欧州蹴球文化探訪 第十八の巻 闘いの場に立つための資格と品格

 若者の略し言葉についていけない50歳。ブダペストは「ドナウの真珠」の愛称で知られるハンガリーの都。略して「ブダの真珠」・・・とは言わない。この巻はブダはともかくデブをキーボードで連打しており、気分を悪くされた方には深謝。

デブレツェニVSCを推薦する。

 東京五輪とほぼ時を同じくして開催されるユーロ2020本大会は、欧州全土13都市にて開催する多国分散型へと変革を遂げる。32か国の立候補国の中にアルメニア(エレバン)の名前を見つけその勇気には拍手を贈るがアゼルバイジャン(バクー)が選ばれたのには、さすがプラティニと感嘆する。

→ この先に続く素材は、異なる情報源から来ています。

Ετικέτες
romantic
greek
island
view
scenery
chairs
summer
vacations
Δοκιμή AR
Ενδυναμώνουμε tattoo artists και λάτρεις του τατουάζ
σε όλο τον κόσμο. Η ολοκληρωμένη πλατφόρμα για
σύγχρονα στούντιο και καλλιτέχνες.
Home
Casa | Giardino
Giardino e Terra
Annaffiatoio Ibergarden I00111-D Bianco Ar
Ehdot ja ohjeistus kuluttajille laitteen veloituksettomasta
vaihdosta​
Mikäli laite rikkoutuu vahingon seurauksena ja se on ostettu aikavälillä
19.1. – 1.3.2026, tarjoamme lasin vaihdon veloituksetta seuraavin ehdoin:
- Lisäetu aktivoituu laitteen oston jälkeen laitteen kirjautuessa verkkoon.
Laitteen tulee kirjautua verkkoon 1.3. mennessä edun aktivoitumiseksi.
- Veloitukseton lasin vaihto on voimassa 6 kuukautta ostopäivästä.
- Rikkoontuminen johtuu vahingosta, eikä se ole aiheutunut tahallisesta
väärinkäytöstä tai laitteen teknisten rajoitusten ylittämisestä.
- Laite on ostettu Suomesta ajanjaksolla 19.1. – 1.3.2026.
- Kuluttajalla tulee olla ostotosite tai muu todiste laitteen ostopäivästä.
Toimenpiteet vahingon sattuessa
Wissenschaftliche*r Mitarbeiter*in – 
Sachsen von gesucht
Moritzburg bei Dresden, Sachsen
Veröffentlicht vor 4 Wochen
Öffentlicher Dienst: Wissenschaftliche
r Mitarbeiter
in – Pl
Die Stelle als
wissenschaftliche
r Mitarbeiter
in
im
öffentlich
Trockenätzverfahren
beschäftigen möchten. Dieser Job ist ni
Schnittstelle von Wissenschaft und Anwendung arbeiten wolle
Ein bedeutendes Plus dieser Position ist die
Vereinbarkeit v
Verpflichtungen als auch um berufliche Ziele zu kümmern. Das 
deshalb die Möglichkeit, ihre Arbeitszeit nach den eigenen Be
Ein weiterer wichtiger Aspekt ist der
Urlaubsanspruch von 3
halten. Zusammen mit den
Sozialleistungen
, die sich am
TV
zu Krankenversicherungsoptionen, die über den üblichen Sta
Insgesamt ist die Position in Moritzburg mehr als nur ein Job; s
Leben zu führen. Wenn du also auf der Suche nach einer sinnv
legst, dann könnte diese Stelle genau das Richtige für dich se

 ここはアゼルバイジャンの記事を書きたいところではあるが、なにぶん国土に足を踏み入れたことがないのでスルー。

 ハンガリーは筆者お薦めの国。「ドナウの真珠」首都ブダペスト郊外のセンテンドレで眺める川の流れには暫し時間を忘れてしまう。ブダペストでは2018年完成を目指して新国立競技場プロジェクトが進んでおり、このコラムで既にポーランド、スロバキア、オーストリアの三か国を原発推進国と反対国に色分けして取り上げたいるので、この巻では南の隣接国ハンガリーを注視する。
 ブダペストから200キロ離れているため、ルーマニアとの国境の方が近い、もうひとつ第二の都市デブレツェンは東部の街だ。2009-10チャンピオンズリーグの本選グループステージ出場を決めたデブレツェ二鉄道・スポーツクラブ(DVSC) は国内優勝回数6回の強豪。
 しかしホームスタジアムはUEFAの開催条件の規定に満たない。苦肉の策としてブダペストの国立競技場で、リヴァプール、フィオレンティーナ、そしてオリンピック・リヨンを迎え撃つ運びに。不世出の名選手プシュカーシュ・フェレンツの名を冠し5万人を収容する総合陸上競技場は、1950年代に建設された為前述の新国立競技場建設に伴い間もなく取り壊されるだろう。

見納めが近いと思うとスタジアムに行きたくなる

 ハンガリーだけでなく世界の歴史にその名を残すスタジアムを観ておこうとスケジュールを調整したのが、2012-13年リーグカップ、フェレンツバロシュとDVTKによる準決勝。写真は案内していただいたプレスシート。
「何処に座れば良いですか?」
と下手な英語で聞くと、
「真ん中の列全部空いてるよ。何処でもどうぞ 。」
と言われて苦笑いを返すしかない。
ハンガリーでリーグカップ戦が創設されたのは2007年と比較的最近。ウィナーにヨーロッパリーグ出場資格も無くメディアの注目度も低い。
 2009-10シーズン、5月にマジャル・カップを制覇、デブレツェニは既に手にしていたリーグカップとネムゼティ・バイノクシャーグ(1部)も併せて史上初の三冠を達成。
 その後も安定した成績を収め、今季のヨーロッパリーグ予選にもエントリーしている。
 7月16日2回戦はラトビアの首都リガに乗り込んだスコントFCとの1stレグ。
 71分に投入された背番号91の黒人ストライカーは僅か1分後にゴールを決めドローに持ち込み救世主に。彼の名はジョフレイ・カスティリオン。この日UEFAコンペティションに初めて刻まれたその名は、筆者の琴線に触れ、2010-11シーズン、20歳でアヤックスのトップチームにデビューした当時の記憶を呼び覚ました。ルーマニアから移籍したオランダ人は、昨日の2ndレグも、デブレツェ二サポーターからの惜しみない声援に後押しされ、56分ピッチに登場すると、怒涛のゴールラッシュを締め括る9点目のゴールを奪った。
 チームのストロングポイントは、ハンガリー代表経験者が揃うディフェンシブハーフ。主将のペーテル・サカーイ28歳は本来攻撃的なポジションの選手。ヨージェフ・ヴァルガ27歳は、昨年のユーロ予選右サイドバックの位置で出場している。ラースロー・ジダイもキャップ数こそ伸びていないがコンスタントに招集されている。写真は2013年のシーズン最終戦。
僅かにヨーロッパリーグ出場の可能性を残すMTKブダペストとデブレツェ二とのゲームでシャッターを切った。MTKを中盤の底で支えたジダイ、青い襷の白ユニフォーム姿もこの試合が見納めとなった。